I’ve been meaning to post this for awhile, but it got away from me. Last October (2015!) I had the privilege of attending the ICOMET (International Conference on Molecular Energy Transfer) in Chengdu (Sichuan province, China). Organized by Prof. Aart Kleijn, the meeting was hosted by the Chinese academy of Engineering Physics and the Chinese Academy of Sciences. It covered a wide range of topics, including experimental and theoretical topics in energy transfer across the gas phase, gas/surface scattering, liquid phases, astrochemistry, and biochemistry. The meeting organization was flawless and the treatment we received from our Chinese hosts was extremely generous.

bank, central Chengdu
Chengdu, capital of Sichuan province (Sichuan means ‘four rivers’), has an interesting history. The Chengdu region has been inhabited for at least 4000 years, and it has existed with the place-name “Chengdu” for over 2000 years. Wikipedia lists its population as 14m, but our Chinese hosts consistently cited populationfigures closer to 20m. The ICOMET meeting kept me busy, but I had the opportunity for a little exploration. I visited the former home of Du Fu (one of the Tang dynasty’s most noted poets); I saw some of the antique markets in central Chengdu; and I also had the chance to sample a hot-pot & some mapo tofu. These days, Chengdu is a polluted and crowded megacity; it sort of scared the shit out of me, and made me properly wonder where all this free-market consumption is leading our species. On one occasion I happened to stroll into a suburban shopping mall where they had a four-story aquarium containing four massive whale-sharks, which you could glance at while you browsed for Nikes and ate your McDonald’s.

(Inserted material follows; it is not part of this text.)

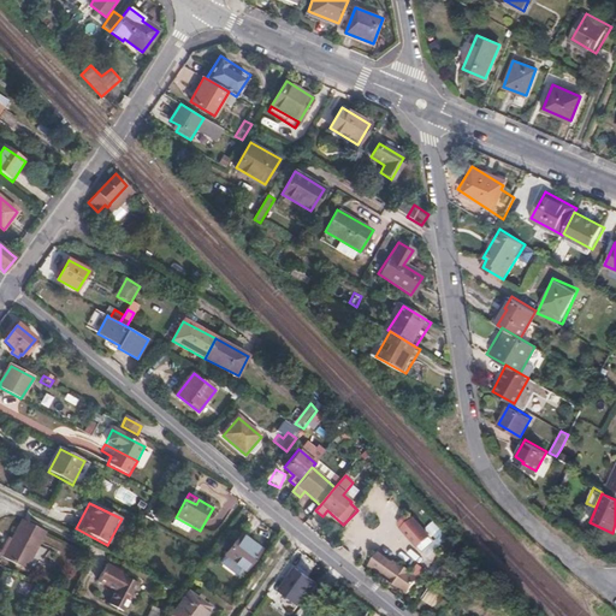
[(420,552),(434,542),(412,514),(398,525),(420,552)]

After the meeting finished, I took an extra few days and made my way to 峨眉山 (transliterated as “Éméi Shān”; translated as “Mt. Emei”), essentially the gateway to the Himalayas – about two hours west of Chengdu via bullet train. Éméi Shān is one of China’s four Holy Buddhist mountains, with an elevation of about 3100 meters. It’s a holy beacon that draws Chinese tourists from all over, but most folks cluster at one of two places: (1) the temples at Éméi Shān’s base; or (2) the golden summit (there’s a bus/cable car combo to get the top if you’d rather not walk). If you choose to walk, then you find yourself alone the moment you set out on the path and start climbing, which is exactly what you want on Éméi Shān. As much as Chengdu frightened me, Éméi Shān comforted me: it’s where I met face-to-face the full force of classical China in all her glory – and Good God, Lord have Mercy!
It’s a solid 12-14 hour day walking up to the summit, and a slightly shorter day back down. An ancient Buddhist pilgrimage route that dates from the first century C.E., the entire path up Éméi Shān is hand-laid: tens of thousands of individual stone steps. The path is dotted with more than 70 ancient temples, each of which seamlessly blends into that little bit of mountain where it has resided for centuries. On approach, many of the temples seemed to quietly emerge out of the sub-tropical mist that bathed the mountain. Every temple had a shrine room where visitors could make prayers and offerings. Each shrine room was full of some of the most amazing artworks I’ve ever seen – statues, mandalas, thangkas, textiles… In many of the temples, it was possible to wander around the entire place freely. Most of the temples are actively tended by monks, who kept the fires and incense burning. Many even offered tea or a small cell where pilgrims could sleep on their journey to the summit. There’s also monkeys on the path – and they’re aggressive little buggers if they think you might have something they want. I was warned to carry a bamboo stick just in case, and it was good advice (I had a rather edgy encounter on account of an orange that I was casually peeling during descent).
A massive four-headed golden statue of Samantabhadra buddha sits at Éméi Shān’s summit, with the high Himalayas off to the West. At sunrise, the mountain weather patterns are such that that Éméi Shān’s summit often pokes just above the clouds, allowing you to see what the Chinese call the ‘cloud sea’. Samantabhadra is positioned so that his head catches the rising sun from the East and glory scatters, casting a rainbow-ringed shadow onto the cloud sea below… Absolutely amazing. Éméi Shān is one sacred place that I sincerely hope I have the good fortune to revisit again at some point in my life.